I, on the other hand, loved it. Apocalyptic films are tricky. The last four to grace my radar: Wall-E, I am Legend, Resident Evil: Extiction, and of course Apocalypto. The set design and photography in T:S takes the Wall-E approach: all that is left in the world is the rusting crap left by a destroyed technical civilization. In mood and props it is closest to The Road Warrior, or the Fallout series of games.
So that's the first break with the first films. This is a fully immersive vision of the future. The second break: John Connor isn't really the main character. Sure, he gets a lot of screen time and dialog, but he is pretty much just reacting to events through the film, rather than driving them. Really, this is the story of Marcus Wright: a death row inmate in the early 2000's who donates his body to Cyberdyne at the insistence of a dying scientist. The choices Marcus makes are the central plot of the film.

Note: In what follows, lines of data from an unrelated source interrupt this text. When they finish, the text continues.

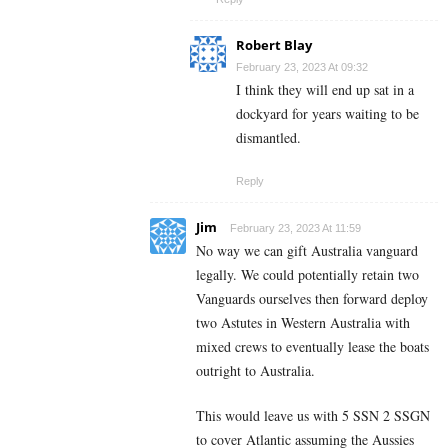
Robert Blay
February 23, 2023 At 09:32
I think they will end up sat in a
dockyard for years waiting to be
dismantled.
Reply
Jim
February 23, 2023 At 11:59
No way we can gift Australia vanguard
legally. We could potentially retain two
Vanguards ourselves then forward deploy
two Astutes in Western Australia with
mixed crews to eventually lease the boats
outright to Australia.
This would leave us with 5 SSN 2 SSGN
to cover Atlantic assuming the Aussies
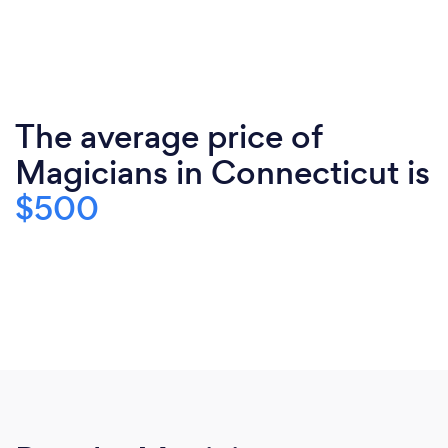
The average price of
Magicians in Connecticut is
$500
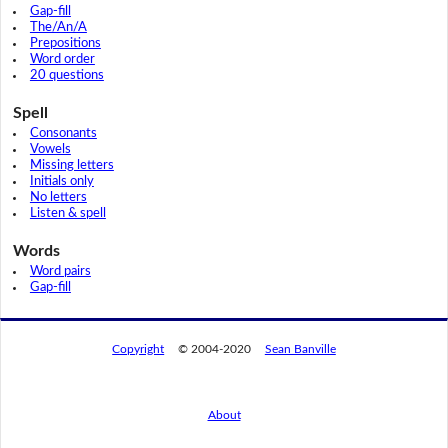
Gap-fill
The/An/A
Prepositions
Word order
20 questions
Spell
Consonants
Vowels
Missing letters
Initials only
No letters
Listen & spell
Words
Word pairs
Gap-fill
Copyright
© 2004-2020
Sean Banville
About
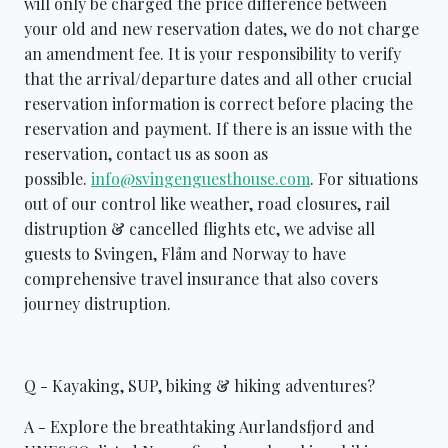
will only be charged the price difference between
your old and new reservation dates, we do not charge
an amendment fee. It is your responsibility to verify
that the arrival/departure dates and all other crucial
reservation information is correct before placing the
reservation and payment. If there is an issue with the
reservation, contact us as soon as
possible.
info@svingenguesthouse.com
. For situations
out of our control like weather, road closures, rail
distruption & cancelled flights etc, we advise all
guests to Svingen, Flåm and Norway to have
comprehensive travel insurance that also covers
journey distruption.
Q - Kayaking, SUP, biking & hiking adventures?
A - Explore the breathtaking Aurlandsfjord and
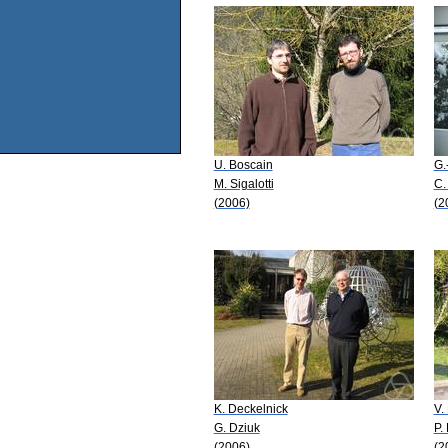
U. Boscain
G.
M. Sigalotti
C.
(2006)
(2
K. Deckelnick
V.
G. Dziuk
P.
(2006)
(2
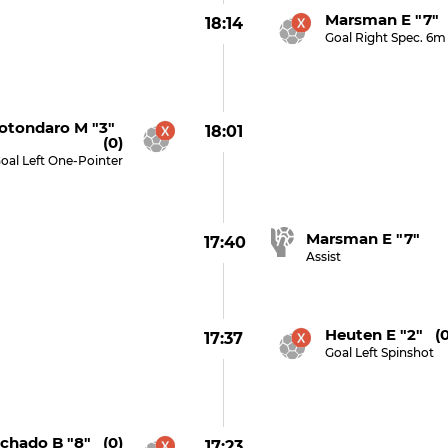
Marsman E "7" 
18:14
Goal Right Spec. 6m
otondaro M "3"
18:01
(0)
oal Left One-Pointer
Marsman E "7"
17:40
Assist
Heuten E "2" (0
17:37
Goal Left Spinshot
chado B "8" (0)
17:23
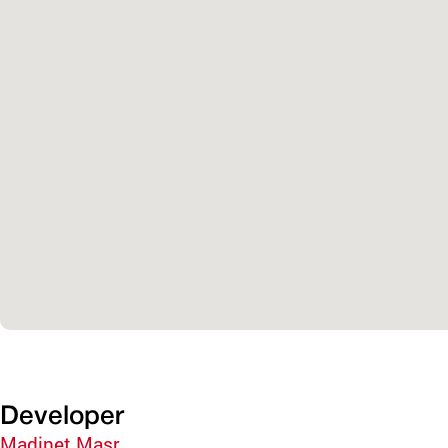
Developer
Madinet Masr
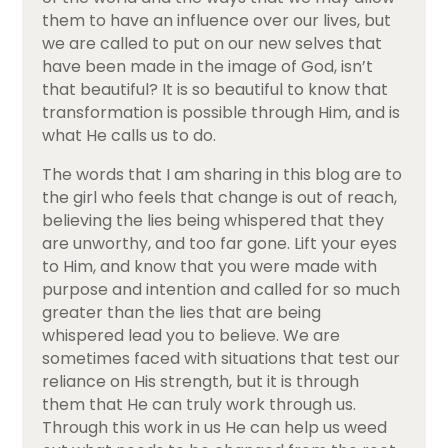
them to have an influence over our lives, but
we are called to put on our new selves that
have been made in the image of God, isn’t
that beautiful? It is so beautiful to know that
transformation is possible through Him, and is
what He calls us to do.
The words that I am sharing in this blog are to
the girl who feels that change is out of reach,
believing the lies being whispered that they
are unworthy, and too far gone. Lift your eyes
to Him, and know that you were made with
purpose and intention and called for so much
greater than the lies that are being
whispered lead you to believe. We are
sometimes faced with situations that test our
reliance on His strength, but it is through
them that He can truly work through us.
Through this work in us He can help us weed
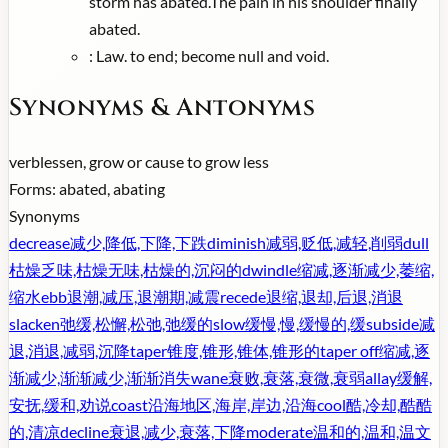
storm has abated.The pain in his shoulder finally
abated.
:
Law. to end; become null and void.
Synonyms & Antonyms
verb
lessen, grow or cause to grow less
Forms:
abated, abating
Synonyms
decrease
减少,降低,下降,下跌
diminish
减弱,贬低,减轻,削弱
dull
枯燥乏味,枯燥无味,枯燥的,沉闷的
dwindle
缩减,逐渐减少,萎缩,
缩水
ebb
退潮,减压,退潮期,减震
recede
退缩,退却,后退,消退
slacken
弛缓,松懈,松弛,弛缓的
slow
缓慢,慢,缓慢的,缓
subside
减
退,消退,减弱,沉降
taper
锥度,锥形,锥体,锥形的
taper off
缩减,逐
渐减少,渐渐减少,渐渐消失
wane
衰败,衰落,衰微,衰弱
allay
缓解,
安抚,缓和,劝说
coast
沿海地区,海岸,岸边,沿海
cool
酷,冷却,酷酷
的,清凉
decline
衰退,减少,衰落,下降
moderate
温和的,温和,温文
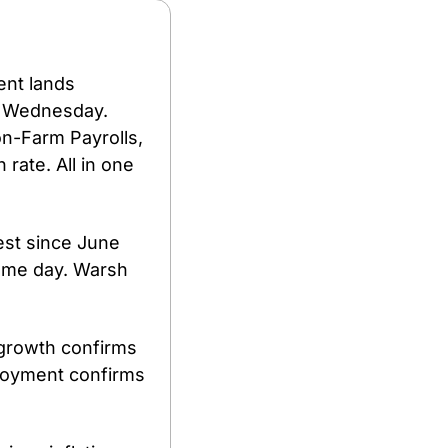
nt lands 
 Wednesday. 
n-Farm Payrolls, 
ate. All in one 
st since June 
ame day. Warsh 
growth confirms 
loyment confirms 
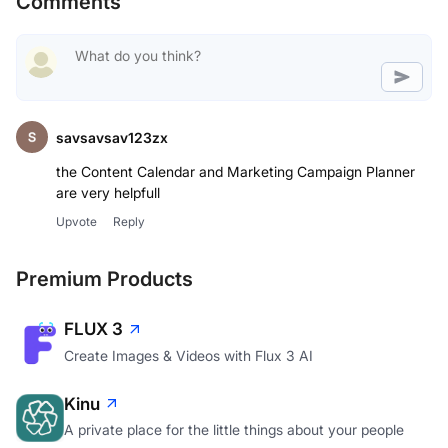
Comments
savsavsav123zx
the Content Calendar and Marketing Campaign Planner
are very helpfull
Upvote
Reply
Premium Products
FLUX 3
Create Images & Videos with Flux 3 AI
Kinu
A private place for the little things about your people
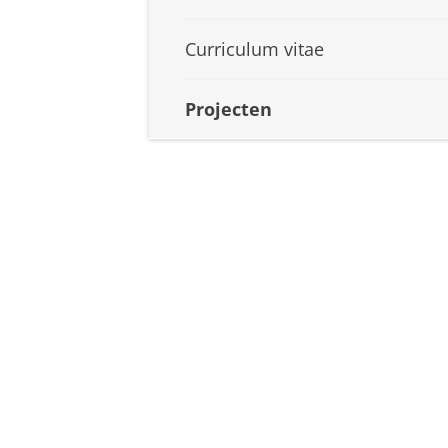
Curriculum vitae
Projecten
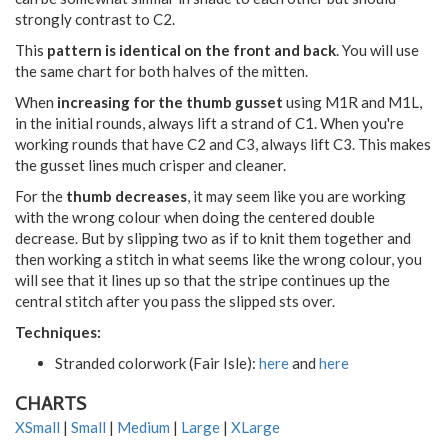
strongly contrast to C2.
This
pattern is identical on the front and back
. You will use
the same chart for both halves of the mitten.
When
increasing for the thumb gusset
using M1R and M1L,
in the initial rounds, always lift a strand of C1. When you're
working rounds that have C2 and C3, always lift C3. This makes
the gusset lines much crisper and cleaner.
For the
thumb decreases
, it may seem like you are working
with the wrong colour when doing the centered double
decrease. But by slipping two as if to knit them together and
then working a stitch in what seems like the wrong colour, you
will see that it lines up so that the stripe continues up the
central stitch after you pass the slipped sts over.
Techniques:
Stranded colorwork (Fair Isle):
here
and
here
CHARTS
XSmall
|
Small
|
Medium
|
Large
|
XLarge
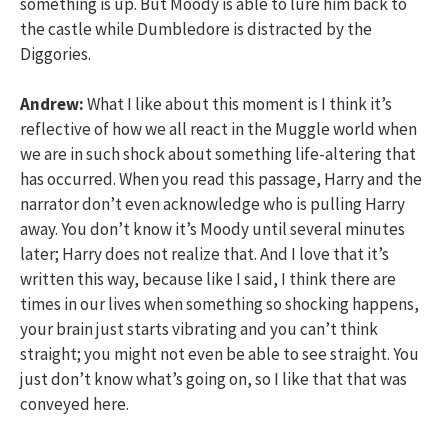
something is up. But Moody is able to lure him back to
the castle while Dumbledore is distracted by the
Diggories.
Andrew:
What I like about this moment is I think it’s
reflective of how we all react in the Muggle world when
we are in such shock about something life-altering that
has occurred. When you read this passage, Harry and the
narrator don’t even acknowledge who is pulling Harry
away. You don’t know it’s Moody until several minutes
later; Harry does not realize that. And I love that it’s
written this way, because like I said, I think there are
times in our lives when something so shocking happens,
your brain just starts vibrating and you can’t think
straight; you might not even be able to see straight. You
just don’t know what’s going on, so I like that that was
conveyed here.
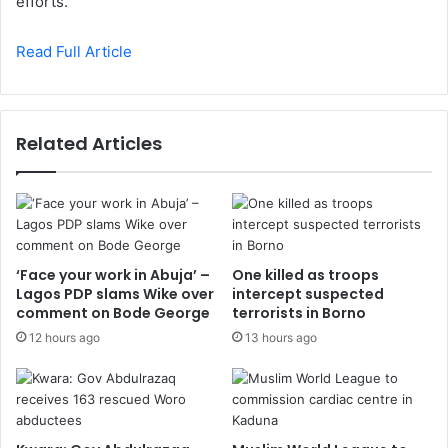
efforts.
Read Full Article
Related Articles
‘Face your work in Abuja’ –
One killed as troops
Lagos PDP slams Wike over
intercept suspected
comment on Bode George
terrorists in Borno
12 hours ago
13 hours ago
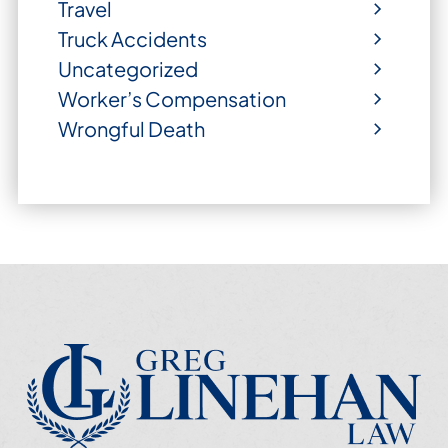
Travel
Truck Accidents
Uncategorized
Worker’s Compensation
Wrongful Death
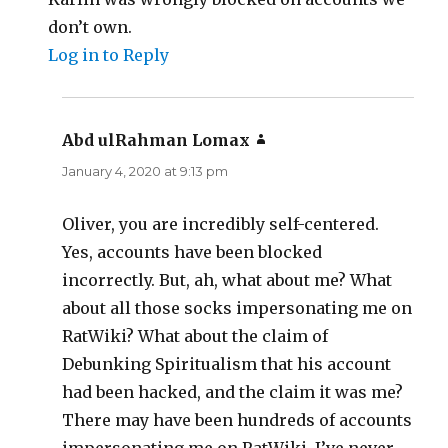
don’t own.
Log in to Reply
Abd ulRahman Lomax
says:
January 4, 2020 at 9:13 pm
Oliver, you are incredibly self-centered.
Yes, accounts have been blocked
incorrectly. But, ah, what about me? What
about all those socks impersonating me on
RatWiki? What about the claim of
Debunking Spiritualism that his account
had been hacked, and the claim it was me?
There may have been hundreds of accounts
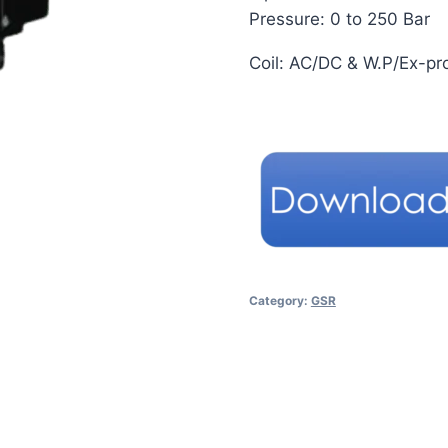
Pressure: 0 to 250 Bar
Coil: AC/DC & W.P/Ex-pr
Category:
GSR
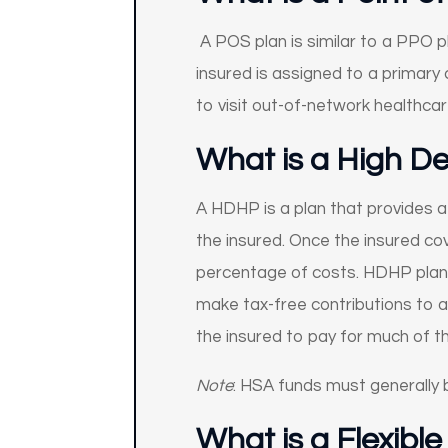
A POS plan is similar to a PPO p
insured is assigned to a primary c
to visit out-of-network healthca
What is a High D
A HDHP is a plan that provides a
the insured. Once the insured co
percentage of costs. HDHP plans 
make tax-free contributions to a
the insured to pay for much of t
Note
: HSA funds must generally b
What is a Flexibl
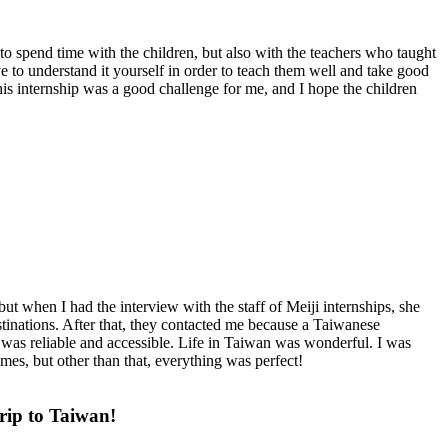
o spend time with the children, but also with the teachers who taught
 to understand it yourself in order to teach them well and take good
This internship was a good challenge for me, and I hope the children
ut when I had the interview with the staff of Meiji internships, she
stinations. After that, they contacted me because a Taiwanese
 was reliable and accessible. Life in Taiwan was wonderful. I was
mes, but other than that, everything was perfect!
rip to Taiwan!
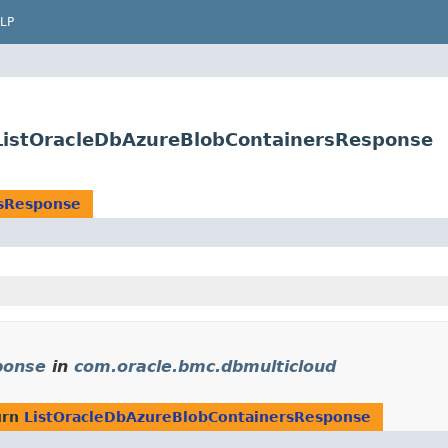
LP
ListOracleDbAzureBlobContainersResponse
rsResponse
ponse
in
com.oracle.bmc.dbmulticloud
urn
ListOracleDbAzureBlobContainersResponse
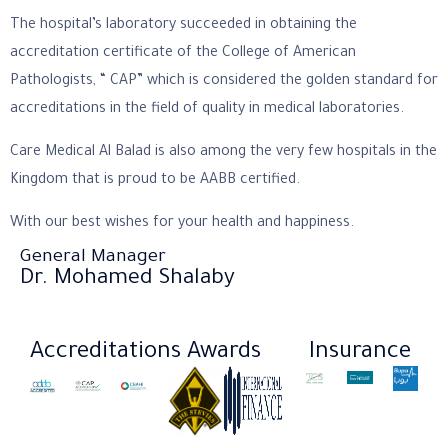
The hospital’s laboratory succeeded in obtaining the
accreditation certificate of the College of American
Pathologists, “ CAP” which is considered the golden standard for
accreditations in the field of quality in medical laboratories.
Care Medical Al Balad is also among the very few hospitals in the
Kingdom that is proud to be AABB certified.
With our best wishes for your health and happiness.
General Manager
Dr. Mohamed Shalaby
Accreditations
Awards
Insurance​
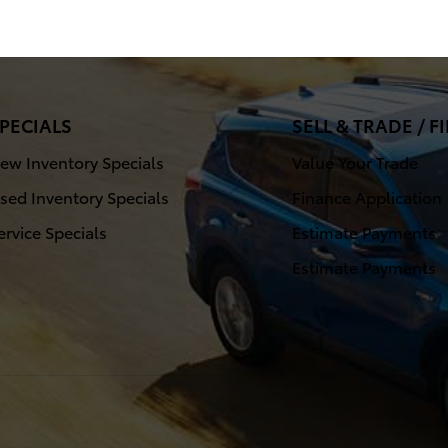
PECIALS
SELL & TRADE / 
ew Inventory Specials
Value Your Trade
sed Inventory Specials
Finance Application
ervice Specials
Estimate Payments
Estimate Payments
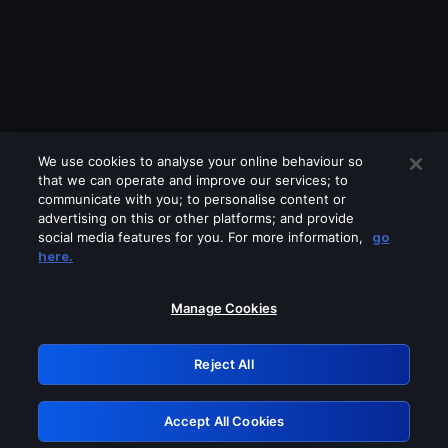
We use cookies to analyse your online behaviour so
that we can operate and improve our services; to
communicate with you; to personalise content or
advertising on this or other platforms; and provide
social media features for you. For more information,
go
Looks like you are connecting through
here.
a VPN, proxy or 'unblocker' service.
Please turn off any of these services
Manage Cookies
and try again.
Reject All
GRN: 0.971c2117.1786004107.6406939c
Accept All Cookies
Retry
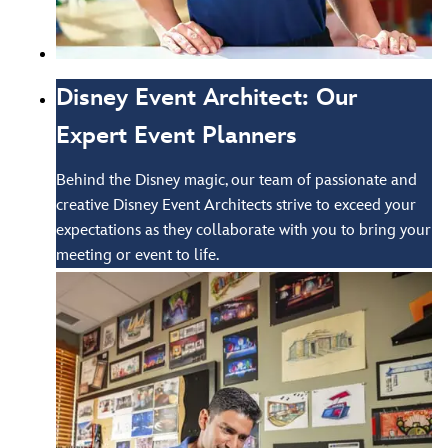
Disney Event Architect: Our
Expert Event Planners
Behind the Disney magic, our team of passionate and
creative Disney Event Architects strive to exceed your
expectations as they collaborate with you to bring your
meeting or event to life.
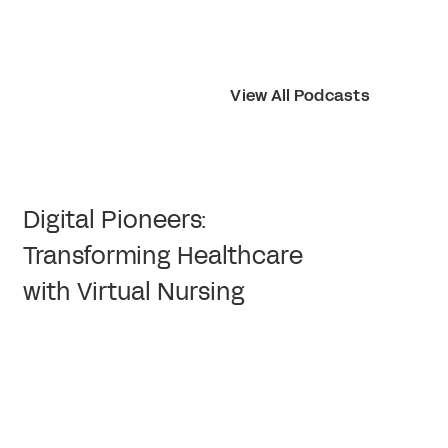
View All Podcasts
Digital Pioneers:
Transforming Healthcare
with Virtual Nursing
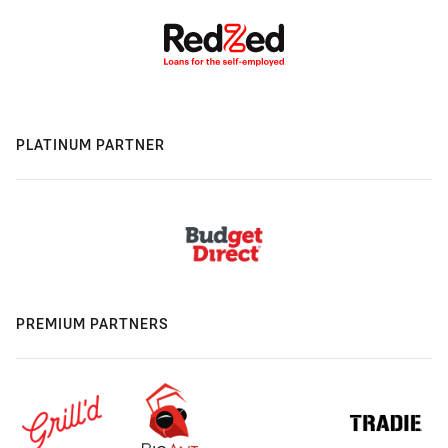
PLATINUM PARTNER
PREMIUM PARTNERS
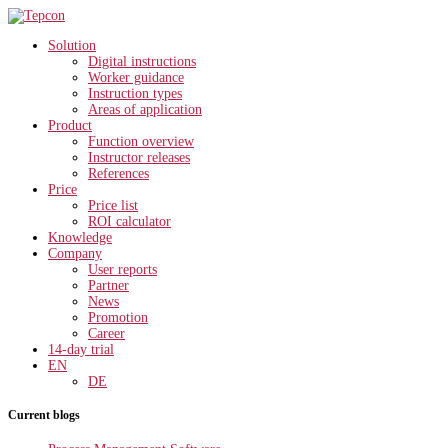
Solution
Digital instructions
Worker guidance
Instruction types
Areas of application
Product
Function overview
Instructor releases
References
Price
Price list
ROI calculator
Knowledge
Company
User reports
Partner
News
Promotion
Career
14-day trial
EN
DE
Current blogs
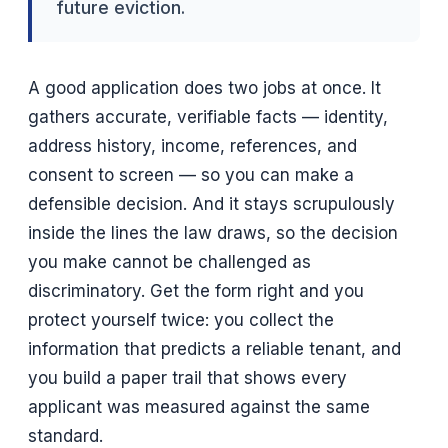
future eviction.
A good application does two jobs at once. It
gathers accurate, verifiable facts — identity,
address history, income, references, and
consent to screen — so you can make a
defensible decision. And it stays scrupulously
inside the lines the law draws, so the decision
you make cannot be challenged as
discriminatory. Get the form right and you
protect yourself twice: you collect the
information that predicts a reliable tenant, and
you build a paper trail that shows every
applicant was measured against the same
standard.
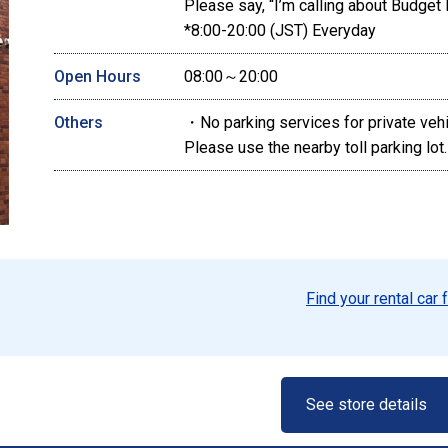
Please say, “I’m calling about Budget 
*8:00-20:00 (JST) Everyday
Open Hours
08:00～20:00
Others
・No parking services for private veh
Please use the nearby toll parking lot.
Find your rental car 
See store details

The third break is that is really an episode rather than a complete story. In the first Terminator, the story came full circle, and in the second, Sarah and son thought they had stopped Judgement Day. Even the third had all the loose tied up by the end of the movie. T:S, on the other hand, is the story of something that happens within the larger story. These are the early years, where John Conner is moving towards leadership of the resistance but isn't there it. Skynet isn't fully up to speed yet either: the first T-800's are just starting to stalk menacingly off the assembly line. In many ways this is a more personal film simply because it can't yet have the final battle. Of course, in Fellowship of the Ring everyone knew that was the way it was set up, here it was more of a surprise.
So what I liked about T:S was: the inventiveness of the humans, the inventiveness of Skynet, the integration of special effects, and the attention to details of the Terminator universe. The humans don't give up faced with Terminator's, they do what people always do: fight or flight. I especially liked the Kyle Reese approach. What do you fight a Terminator with: anything you've got. Still Skynet was equally on top of things, using it's machines in clever ways and the overall attack plan had even Machivelli in it to garner my attention.
The special effects achieved that place where occasionally you forget it's an effect. Okay, not the giant people snatching robot, but after watching, the smaller things that I thought about and realized had to be special effects just registered as reality at the time, and that's a good thing. Finally, the attention to detail was immaculate. There were callbacks not just to the earlier three Terminator films, but Terminator 2 3D at Universal Studios and the first trailer to Terminator 2. I'm sure I missed many more references, but at least we got to find out how John Connor got that great scar he sported at the beginning of T2. This was a lovingly crafted film.
What I didn't like: the utter seriousness and lack of humor. If they had interjected any emotion other than anger or fear I would have felt more for the protagonist's plight.
This is a solid sci-fi film. Those looking for emotional catharsis should look elsewhere. Those looking for the best depiction yet of a future war between man and machine, this is your film.